All the important features of this project (and many useful others) are now supported by Marpa::R2's Scanless interface (SLIF). The rationale and todos are completely outdated/irrelevant; the code, however, would well work still due to Marpa::R2's excellent backward compatibility.

So this repo is left here for purely illustrative/archive purposes. What exactly it illustrates is up to the reader. :) The author explicitly declares this code public domain for all intents and purposes.

MarpaX-Parse, MarpaX::Tool-to-be

Parts of this module will be refactored out into individual modules and probably distros as MarpaX::Tool::*, if they prove to be useful enough.

What It Is

This module aims at serving as a simple and powerful parsing interface to Marpa::R2 so that a user can:

  • set the 'rules' argument of Marpa::R2::Grammar to a string containing a BNF or EBNF grammar (which may embed %{ ... %} actions),
  • call parse method on the input and receive the value produced by Marpa::R2 evaluator based on emdedded %{ ... %} actions in textual grammar or closures (sub { ... }) rather than semantic action names) set in Marpa::R2 rules
  • have literals extracted from the textual grammar or Marpa::R2 rules and set up as regexes for lexer rules to tokenize the input for the recognizer,
  • set default_action to 'tree', 'xml', 'sexpr', 'AoA', and 'HoA', to have parse return a parse tree (Tree::Simple, XML string, S-expression string, array of arrays, and hash of arrays, accordingly),
  • call show_parse_tree($format) to view the parse tree as text dump, HTML or formatted XML;
  • use Tree::Simple::traverse, Tree::Simple::Visitor or XML::Twig to traverse the relevant parse trees and gain results.

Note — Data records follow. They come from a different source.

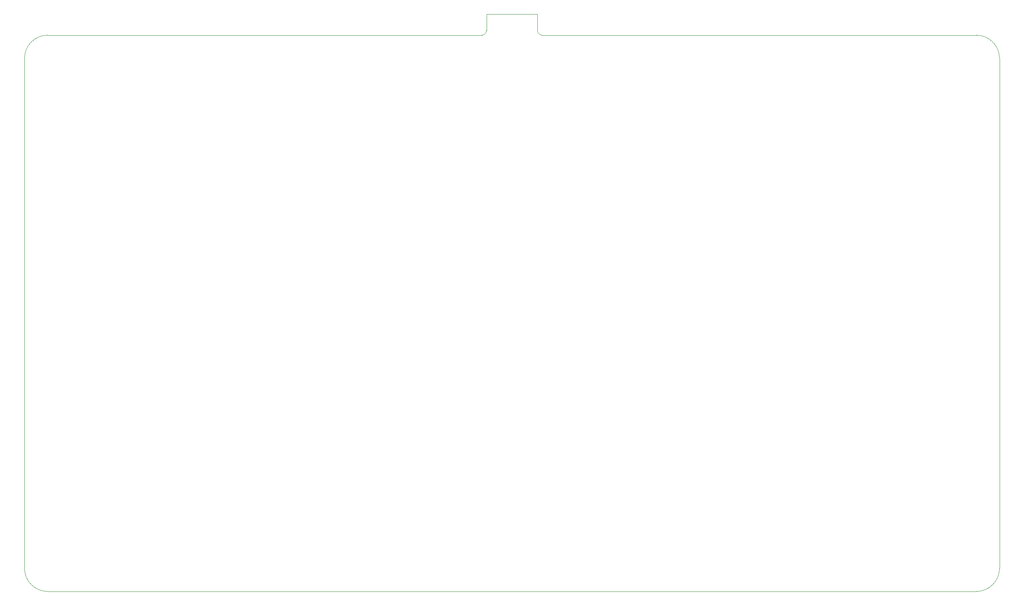
<source format=gbr>
%TF.GenerationSoftware,KiCad,Pcbnew,7.0.5*%
%TF.CreationDate,2023-10-21T15:45:59-07:00*%
%TF.ProjectId,VBox,56426f78-2e6b-4696-9361-645f70636258,rev?*%
%TF.SameCoordinates,Original*%
%TF.FileFunction,Profile,NP*%
%FSLAX46Y46*%
G04 Gerber Fmt 4.6, Leading zero omitted, Abs format (unit mm)*
G04 Created by KiCad (PCBNEW 7.0.5) date 2023-10-21 15:45:59*
%MOMM*%
%LPD*%
G01*
G04 APERTURE LIST*
%TA.AperFunction,Profile*%
%ADD10C,0.050000*%
%TD*%
G04 APERTURE END LIST*
D10*
X247905566Y-32745534D02*
G75*
G03*
X242905534Y-27745534I-5000066J-66D01*
G01*
X42905534Y-27745534D02*
X136405534Y-27745534D01*
X137405534Y-23245534D02*
X148405534Y-23245534D01*
X148405534Y-23245534D02*
X148405534Y-26745534D01*
X42905534Y-27745534D02*
G75*
G03*
X37905534Y-32745534I-4J-4999996D01*
G01*
X37905526Y-142745534D02*
G75*
G03*
X42905534Y-147745534I5000004J4D01*
G01*
X149405534Y-27745534D02*
X242905534Y-27745534D01*
X242905534Y-147745534D02*
G75*
G03*
X247905534Y-142745534I-34J5000034D01*
G01*
X136405534Y-27745534D02*
G75*
G03*
X137405534Y-26745534I-34J1000034D01*
G01*
X242905534Y-147745534D02*
X42905534Y-147745534D01*
X137405534Y-26745534D02*
X137405534Y-23245534D01*
X148405566Y-26745534D02*
G75*
G03*
X149405534Y-27745534I999934J-66D01*
G01*
X247905534Y-32745534D02*
X247905534Y-142745534D01*
X37905534Y-142745534D02*
X37905534Y-32745534D01*
M02*

</source>
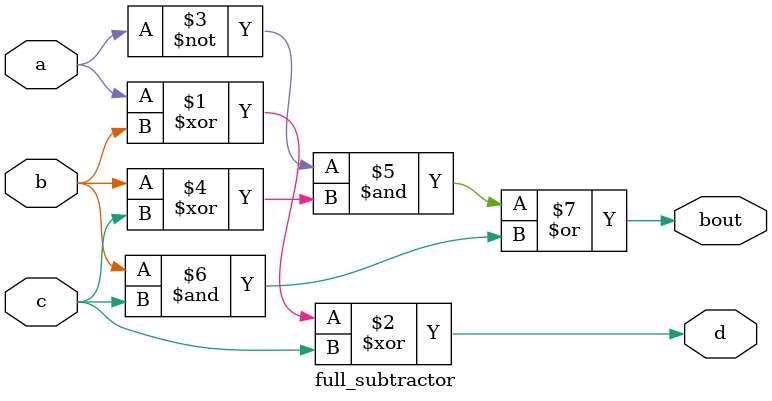
<source format=v>
module full_subtractor(a,b,d,c,bout);
input a,b,c;
output d,bout;
assign d=(a^b^c);
assign bout=~a&(b^c)|b&c;

endmodule 
</source>
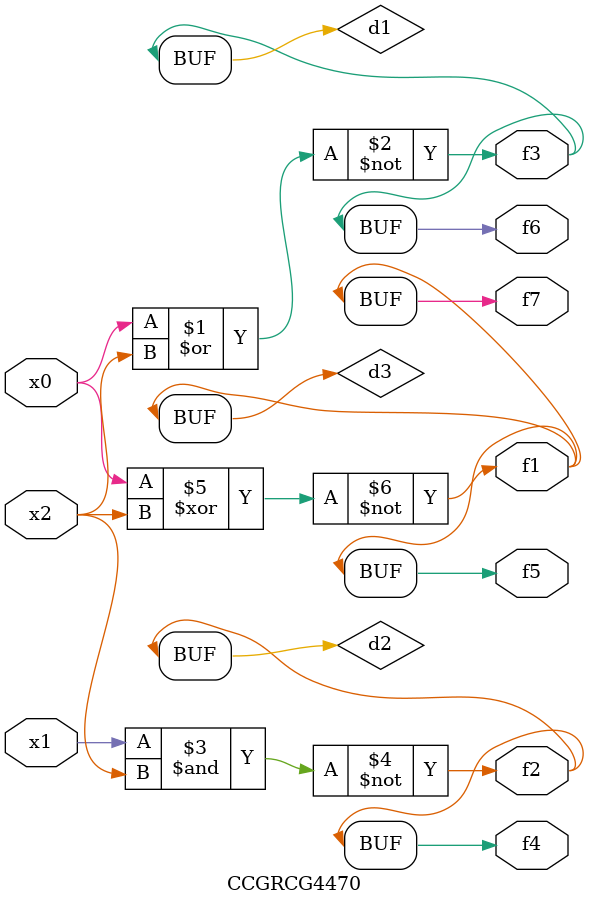
<source format=v>
module CCGRCG4470(
	input x0, x1, x2,
	output f1, f2, f3, f4, f5, f6, f7
);

	wire d1, d2, d3;

	nor (d1, x0, x2);
	nand (d2, x1, x2);
	xnor (d3, x0, x2);
	assign f1 = d3;
	assign f2 = d2;
	assign f3 = d1;
	assign f4 = d2;
	assign f5 = d3;
	assign f6 = d1;
	assign f7 = d3;
endmodule

</source>
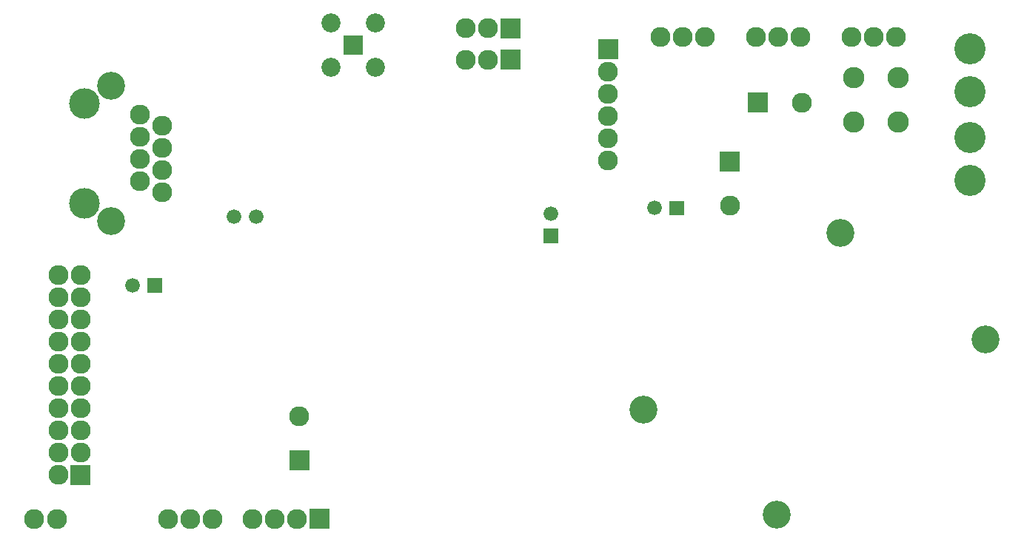
<source format=gbr>
G04 start of page 6 for group -4062 idx -4062 *
G04 Title: (unknown), soldermask *
G04 Creator: pcb 4.0.2 *
G04 CreationDate: Wed Oct 16 23:20:42 2019 UTC *
G04 For: walter *
G04 Format: Gerber/RS-274X *
G04 PCB-Dimensions (mil): 4429.13 2362.20 *
G04 PCB-Coordinate-Origin: lower left *
%MOIN*%
%FSLAX25Y25*%
%LNBOTTOMMASK*%
%ADD86C,0.1380*%
%ADD85C,0.0860*%
%ADD84C,0.0960*%
%ADD83C,0.1400*%
%ADD82C,0.0660*%
%ADD81C,0.0900*%
%ADD80C,0.0001*%
%ADD79C,0.1260*%
G54D79*X279763Y55236D03*
X433700Y86732D03*
X339684Y7835D03*
G54D80*G36*
X129162Y10405D02*Y1405D01*
X138162D01*
Y10405D01*
X129162D01*
G37*
G36*
X259280Y222216D02*Y213216D01*
X268280D01*
Y222216D01*
X259280D01*
G37*
G54D81*X263780Y207716D03*
Y197716D03*
X287425Y223229D03*
X263780Y187716D03*
Y177716D03*
Y167716D03*
G54D80*G36*
X234692Y136961D02*Y130361D01*
X241292D01*
Y136961D01*
X234692D01*
G37*
G54D82*X237992Y143661D03*
X284686Y146065D03*
G54D79*X368346Y134763D03*
G54D80*G36*
X326601Y198201D02*Y189201D01*
X335601D01*
Y198201D01*
X326601D01*
G37*
G54D81*X351101Y193701D03*
G54D80*G36*
X314004Y171627D02*Y162627D01*
X323004D01*
Y171627D01*
X314004D01*
G37*
G54D81*X318504Y147127D03*
X297425Y223229D03*
G54D80*G36*
X291386Y149365D02*Y142765D01*
X297986D01*
Y149365D01*
X291386D01*
G37*
G54D81*X307425Y223229D03*
X330425D03*
X340425D03*
X350425D03*
X373425D03*
X383425D03*
X393425D03*
G54D83*X426574Y217806D03*
G54D84*X394385Y184946D03*
X374385D03*
G54D83*X426574Y158642D03*
Y178042D03*
G54D84*X394385Y204946D03*
X374385D03*
G54D83*X426574Y198406D03*
G54D80*G36*
X144716Y223985D02*Y215385D01*
X153316D01*
Y223985D01*
X144716D01*
G37*
G54D85*X139016Y209685D03*
Y229685D03*
X159016Y209685D03*
Y229685D03*
G54D80*G36*
X215185Y217492D02*Y208492D01*
X224185D01*
Y217492D01*
X215185D01*
G37*
G54D81*X209685Y212992D03*
X199685D03*
G54D80*G36*
X215185Y231665D02*Y222665D01*
X224185D01*
Y231665D01*
X215185D01*
G37*
G54D81*X209685Y227165D03*
X199685D03*
G54D80*G36*
X21681Y30287D02*Y21287D01*
X30681D01*
Y30287D01*
X21681D01*
G37*
G54D81*X16181Y25787D03*
X26181Y35787D03*
X16181D03*
X26181Y45787D03*
X16181D03*
X26181Y55787D03*
X16181D03*
X26181Y65787D03*
X16181D03*
X85570Y5874D03*
X75531D03*
X65492D03*
X5452D03*
X15492D03*
G54D80*G36*
X120303Y36783D02*Y27783D01*
X129303D01*
Y36783D01*
X120303D01*
G37*
G54D81*X124803Y52283D03*
X123662Y5905D03*
X113662D03*
X103662D03*
X26181Y75787D03*
Y85787D03*
Y95787D03*
X16181Y75787D03*
Y85787D03*
Y95787D03*
Y105787D03*
Y115787D03*
X26181Y105787D03*
Y115787D03*
G54D80*G36*
X56347Y114519D02*Y107919D01*
X62947D01*
Y114519D01*
X56347D01*
G37*
G54D82*X49647Y111219D03*
G54D79*X39952Y140384D03*
G54D82*X105315Y142322D03*
X95315D03*
G54D79*X39952Y201384D03*
G54D86*X27952Y193384D03*
Y148384D03*
G54D81*X62952Y153384D03*
Y183384D03*
Y173384D03*
Y163384D03*
X52952Y178384D03*
Y168384D03*
Y188384D03*
Y158384D03*
M02*

</source>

Input can be a string or a reference to an array of tokens ([ $type, $value ] refs).

Ambiguous tokens can be defined by setting the input array item(s) to [ [ $type1, $value ], [ $type2, $value ] ] ... and will be handled with alternate()/earleme_complete() input model.

Feature => Test(s)

Marpa::R2::Grammar rules transforms to handle quantified (?|*|+) symbols

Extraction of closures and lexer regexes from Marpa::R2::Grammar rules

An example from the Parse::RecDescent tutorial, done the Marpa way

A BNF grammar with actions that can parse a possible signed decimal number

A BNF grammar that can parse a BNF grammar that can parse a decimal number

An example from the Parse::RecDescent tutorial done in textual BNF with embedded actions

Parse trees generation and traversal

Comparison of parse tree evaluation

Parsing 'time flies like an arrow, bit fruit flies like a banana' sentence getting part of speech data from WordNet::QueryData (if installed) or pre-set hash ref (otherwise)

Pre-requisites:

Core (closures/lexer regexes extraction, quantified symbols, textual BNF with embedded actions, see test cases 02-07, 08 for details)

Marpa::R2
Clone
Eval::Closure
Math::Combinatorics

Parse Trees (set default_action to 'xml', 'tree', 'sexpr' or 'AoA' to have XML string, Tree::Simple, S-expression or array of arrays parse trees accordingly; use show_parse_tree("text" or "html") to view Tree::Simple parse trees as text or html, see test cases 10, 11 and 13 for details))

Data::TreeDumper
Tree::Simple
	Tree::Simple::Visitor
	Tree::Simple::View
XML::Twig